__Text shown__:

= = =

Pros: Faster response than SMA due to heavier weighting on recent data. Memory efficient at \(O(1)\)
Cons: Does not explicitly model signal dynamics (trends, etc.). Choosing \(\alpha\) requires experience

For a deeper dive into EMA’s mathematical properties, see Frequency Characteristics of the EMA Filter.

Method 3: Kalman Filter Anomaly Detection

This method models time-series data as a state-space system and leverages the statistical properties of the Kalman filter’s innovation sequence to detect anomalies. The key advantage over statistical methods is the ability to explicitly model signal dynamics (level and trend).

State-Space Model Setup

We describe the time series using two states: “level” and “trend (slope).”

For the state vector \(\mathbf{x}_k = [\ell_k, b_k]^T\) (level, trend), we define the following state-space model.

= = =

__Supplied material__:
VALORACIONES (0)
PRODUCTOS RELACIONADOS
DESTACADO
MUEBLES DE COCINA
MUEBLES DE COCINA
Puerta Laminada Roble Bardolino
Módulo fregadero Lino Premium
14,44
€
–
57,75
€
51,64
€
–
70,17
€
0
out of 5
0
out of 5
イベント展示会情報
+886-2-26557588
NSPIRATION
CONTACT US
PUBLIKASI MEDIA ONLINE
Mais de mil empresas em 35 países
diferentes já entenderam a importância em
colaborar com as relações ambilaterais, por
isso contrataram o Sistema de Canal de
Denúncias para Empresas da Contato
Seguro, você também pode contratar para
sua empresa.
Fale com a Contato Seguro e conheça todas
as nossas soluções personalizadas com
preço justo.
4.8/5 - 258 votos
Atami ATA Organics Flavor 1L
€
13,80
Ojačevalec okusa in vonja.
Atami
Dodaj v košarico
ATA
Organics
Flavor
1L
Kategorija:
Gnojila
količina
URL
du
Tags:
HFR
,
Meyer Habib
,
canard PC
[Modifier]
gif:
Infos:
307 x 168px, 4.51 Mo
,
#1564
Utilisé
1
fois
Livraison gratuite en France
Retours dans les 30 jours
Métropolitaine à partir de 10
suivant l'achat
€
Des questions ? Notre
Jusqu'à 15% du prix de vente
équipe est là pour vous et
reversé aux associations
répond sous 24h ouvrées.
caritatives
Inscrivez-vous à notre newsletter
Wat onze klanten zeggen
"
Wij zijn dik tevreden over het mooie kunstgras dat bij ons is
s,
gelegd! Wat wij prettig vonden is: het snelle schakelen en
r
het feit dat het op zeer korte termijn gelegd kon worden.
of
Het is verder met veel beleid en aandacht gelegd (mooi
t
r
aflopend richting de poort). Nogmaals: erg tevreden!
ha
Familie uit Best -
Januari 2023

= = =

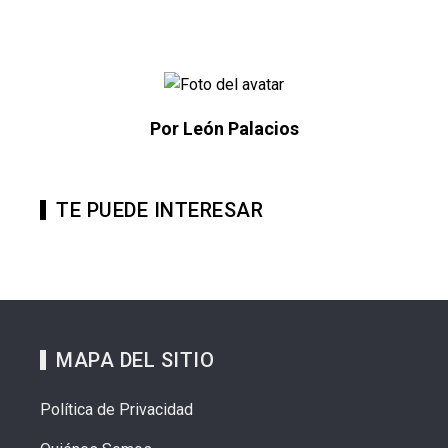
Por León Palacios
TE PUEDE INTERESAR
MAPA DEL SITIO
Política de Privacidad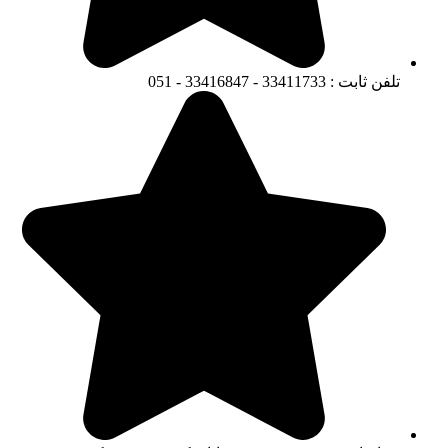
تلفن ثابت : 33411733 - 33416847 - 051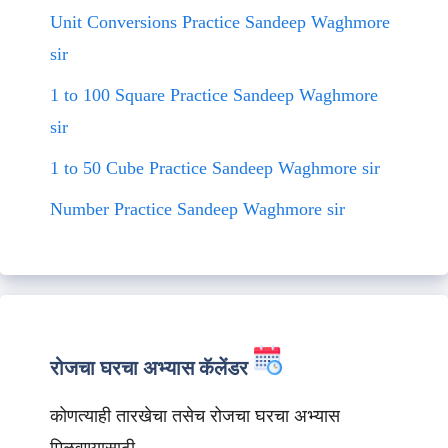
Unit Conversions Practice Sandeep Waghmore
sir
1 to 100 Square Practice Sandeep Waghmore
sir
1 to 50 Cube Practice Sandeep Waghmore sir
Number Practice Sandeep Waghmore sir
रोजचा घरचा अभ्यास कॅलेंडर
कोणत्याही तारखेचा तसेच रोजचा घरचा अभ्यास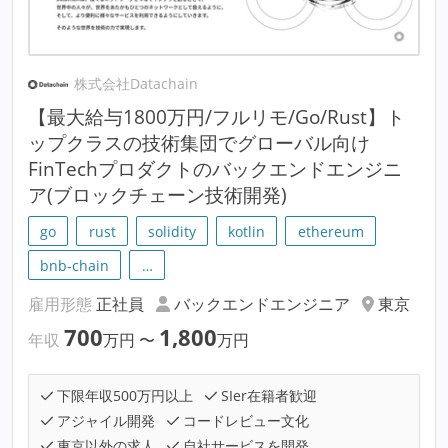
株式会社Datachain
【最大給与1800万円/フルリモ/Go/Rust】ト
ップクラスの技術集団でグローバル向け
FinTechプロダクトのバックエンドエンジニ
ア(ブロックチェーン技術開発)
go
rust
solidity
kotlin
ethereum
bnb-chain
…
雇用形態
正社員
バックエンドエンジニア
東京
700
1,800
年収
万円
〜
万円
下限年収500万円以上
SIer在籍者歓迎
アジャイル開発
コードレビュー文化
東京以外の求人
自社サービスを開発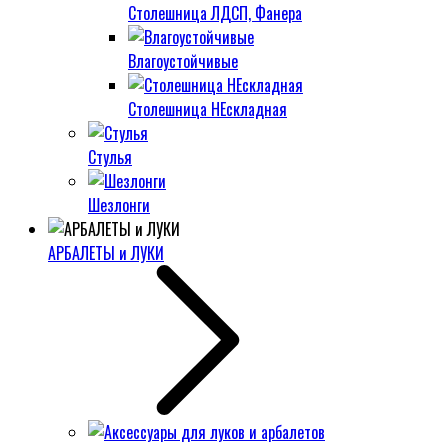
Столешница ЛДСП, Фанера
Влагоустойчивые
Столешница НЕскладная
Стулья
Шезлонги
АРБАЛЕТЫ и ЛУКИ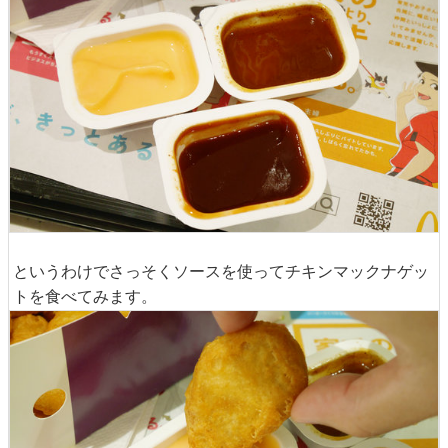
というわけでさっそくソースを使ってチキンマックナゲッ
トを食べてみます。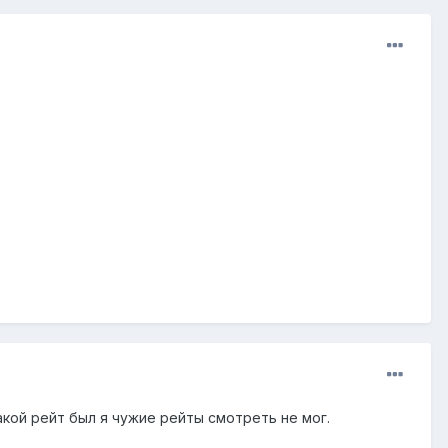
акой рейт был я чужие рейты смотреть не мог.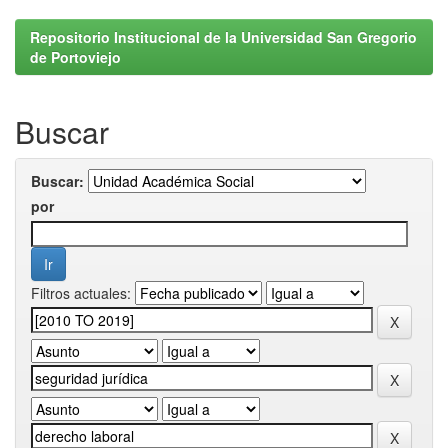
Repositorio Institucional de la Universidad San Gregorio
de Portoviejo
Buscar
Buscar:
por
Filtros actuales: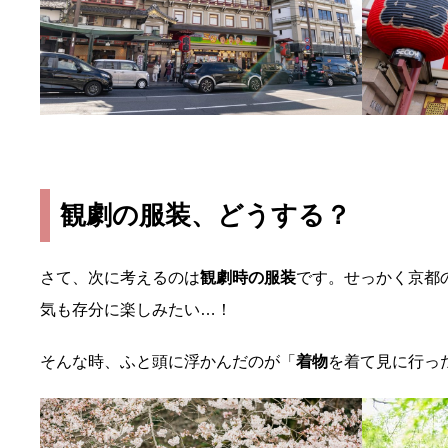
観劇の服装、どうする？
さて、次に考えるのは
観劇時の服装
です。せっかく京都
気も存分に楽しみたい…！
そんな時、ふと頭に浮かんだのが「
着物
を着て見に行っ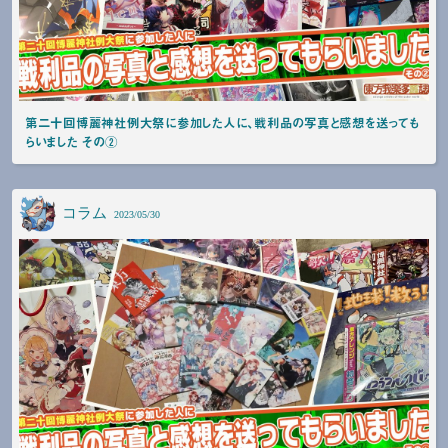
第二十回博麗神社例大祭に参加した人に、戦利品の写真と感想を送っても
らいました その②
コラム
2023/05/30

= = =

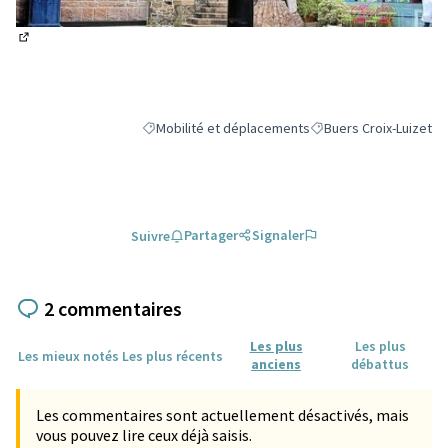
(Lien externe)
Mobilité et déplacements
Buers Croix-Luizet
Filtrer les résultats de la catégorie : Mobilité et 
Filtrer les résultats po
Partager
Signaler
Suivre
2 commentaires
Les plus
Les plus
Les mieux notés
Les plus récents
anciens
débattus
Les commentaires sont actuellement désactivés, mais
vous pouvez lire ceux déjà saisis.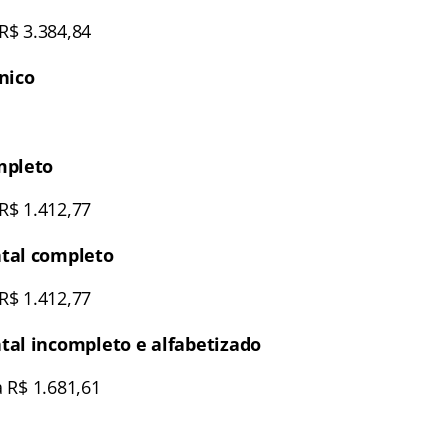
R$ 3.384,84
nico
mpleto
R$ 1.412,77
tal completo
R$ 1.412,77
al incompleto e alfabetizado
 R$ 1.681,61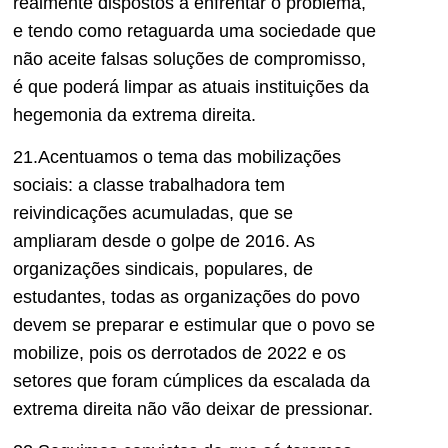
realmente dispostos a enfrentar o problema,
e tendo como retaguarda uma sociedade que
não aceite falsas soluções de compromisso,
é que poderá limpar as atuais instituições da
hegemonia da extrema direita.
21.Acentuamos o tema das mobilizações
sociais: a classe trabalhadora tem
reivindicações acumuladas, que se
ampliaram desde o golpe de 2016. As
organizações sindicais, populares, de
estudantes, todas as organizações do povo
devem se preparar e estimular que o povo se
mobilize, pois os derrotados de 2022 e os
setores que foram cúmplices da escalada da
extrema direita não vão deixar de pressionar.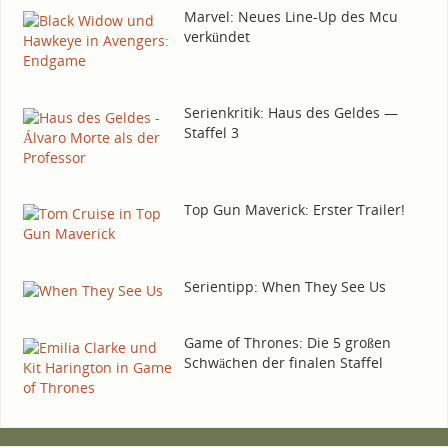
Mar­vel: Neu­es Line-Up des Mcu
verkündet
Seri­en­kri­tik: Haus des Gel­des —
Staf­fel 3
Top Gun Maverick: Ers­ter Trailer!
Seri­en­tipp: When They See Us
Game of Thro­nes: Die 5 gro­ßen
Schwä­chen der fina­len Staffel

= = =

__Required tasks__:
1) According to the text on anomaly detection methods, what two states describe the time series in the Kalman filter setup?
2) Continue the text on Kalman filter anomaly detection from where it stops.

__Numbered answers__:
1) Level and trend (slope).

2)
State transition matrix:

\[ A = \begin{bmatrix} 1 & 1 \\\ 0 & 1 \end{bmatrix} \tag{8} \]

This models “level increases by the trend, and trend remains constant.”

Observation matrix:

\[ H = \begin{bmatrix} 1 & 0 \end{bmatrix} \tag{9} \]

Only the level component is observed.

For the foundational theory, see Kalman Filter Theory and Python Implementation.

Innovation Sequence

The innovation (observation residual) from the Kalman filter’s prediction step is the difference between the predicted and actual observation.

\[ \mathbf{y}_k = \mathbf{z}_k - H\hat{\mathbf{x}}_{k|k-1} \tag{10} \]

Under normal operating conditions, the innovation follows this distribution:

\[ \mathbf{y}_k \sim \mathcal{N}(\mathbf{0}, S_k) \tag{11} \]

Where \(S_k\) is the innovation covariance matrix.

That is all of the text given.